= Questions on the material =
1. In the passage below on bank selling and prospecting, what is named as one of the most important sales planning strategies?
2. Rewrite the paragraph beginning "Management should make sure" from the passage below on bank selling and prospecting as a short bulleted list that keeps its main facts.
3. Continue the passage below on bank selling and prospecting, picking up after its last sentence.

= Text under study =
-*-*-
Bankers should be given with names and extensions of specialists in order for them to receive product information when necessary (especially in times of negotiations with customers). Convenient access to specialists is essential if bankers are to make referrals or have their questions answered.

Documentation

Bankers should be familiar with the documents or contracts to be signed and the forms to be completed to guarantee smooth implementation. They should be ready to give details on any complex or unique agreements, such as the loan agreements.

Management should make sure that product information is channeled on an ongoing basis to line bankers in the field; it should encourage the stream of communication from the line to the specialists. The specialists have a great deal of information about the bank’s own products, and bankers who have day-to-day, in person interaction with clients often have a great deal of information about competitive products and market trends and demands. Due of their customer contact, bankers are often aware of market developments and competitive changes before specialists or management. It is important to bring up-to-date information to management and specialist in order for the bank not to lose its market share.

PROSPECTING

A prospect may be an existing client who is qualified for complementary or additional products, services, or credit, or a new entity, may it be a person or a company with the potential of becoming a new client.

Prospecting usually follows up after the sales planning phase, and it involves the process of actively searching out and developing new business sources.

One of the most important sales planning strategies is the development and organization of a practical prospect list. Bankers should identify their market area and determine the types of companies that make up their target market.

Once they identify their market, bankers should develop their prospect lists. These lists usually include information coming from the Bank’s market and research unit, present customers, published materials (trade magazines, reports, annual reports, and credit rating agencies), colleges, organizations, personal friends etc.
-*-*-
= Collected data =
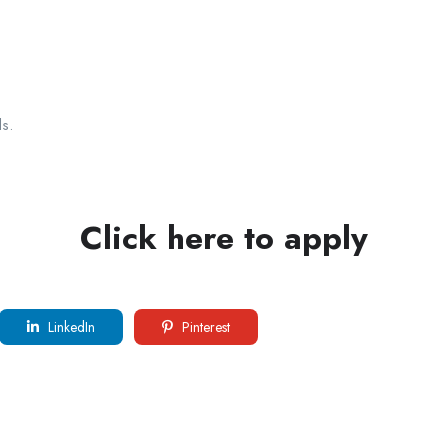
s.
Click here to apply
LinkedIn
Pinterest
-*-*-
= List of answers =
1. The development and organization of a practical prospect list.

2.
- Management should keep product information flowing to line bankers and encourage communication from bankers back to specialists.
- Specialists know a great deal about the bank's own products.
- Through daily contact with clients, bankers often know more about competing products, market trends and demands, and they often notice changes before specialists or management do.
- Passing this current information to management and specialists helps the bank keep its market share.

3.
The prospect lists should be updated with deletions and additions when adjustments are made and should be presented with a personal input to each profile for identification reasons, examples for basic information include are: Name of a person, company or a business, relationship with the bank or with other banks, annual sales volume or yearly income, customer needs and contact dates (Richardson, 1992, pp.135-136).

Prospect ratio

Bankers need to set the numbers of prospects they should meet with, in order to attain their objectives so that they can schedule their sales activities. Richardson (1992) claims that “bankers should determine their own prospect ratio (hit ratio of numbers of prospects to be contacted to make a sale)” (p. 137). He argues that apart from the factors that influence the market, it is important for bankers to track the number of calls made to the number of sales made, in order to know their success average.

A few examples of prospect ratios could be: The amount of money to be achieved from new clients over a period of time, the amount of prospects to be approached or called to in order get an appointment for a sales interview, or the amount of meetings needed to be conducted in order to produce a new customer (Richardson, 1992, pp.137-138).

Appointment calls

It is preferable that bankers organize their appointments in advance. This is mostly suitable with corporate customers; with small neighborhood businesses or with personal banking customers it may possibly be more acceptable to make cold calls (a call without an appointment).

The telephone is an efficient tool for arranging appointments. When calling for an appointment, bankers should try, in most circumstances, to avoid the temptation to sell over the phone with new customers.

To maximize the benefits of the telephone, bankers should appreciate its strengths as well as its limitations. As one of its major strengths the telephone is a very useful time saver for arranging to meet with prospects. Bankers should also identify the limitations of the telephone and limit their conversations to the kind of information included in the opening of their sales calls, in which they sell the appointment, and not the product.

At all costs – and it may probably cost the appointment – bankers should avoid the trap of trying to sell over the telephone, furthermore Richardson (1992) argues that appointment telephone calls with prospects should be limited to “Greeting, identifying banker and bank, using hinge, stating possible value to customer in seeking banker, requesting the initial appointment, establishing date, time and place, confirming date to tie down the appointment, repeat your name to the customer” (p. 139).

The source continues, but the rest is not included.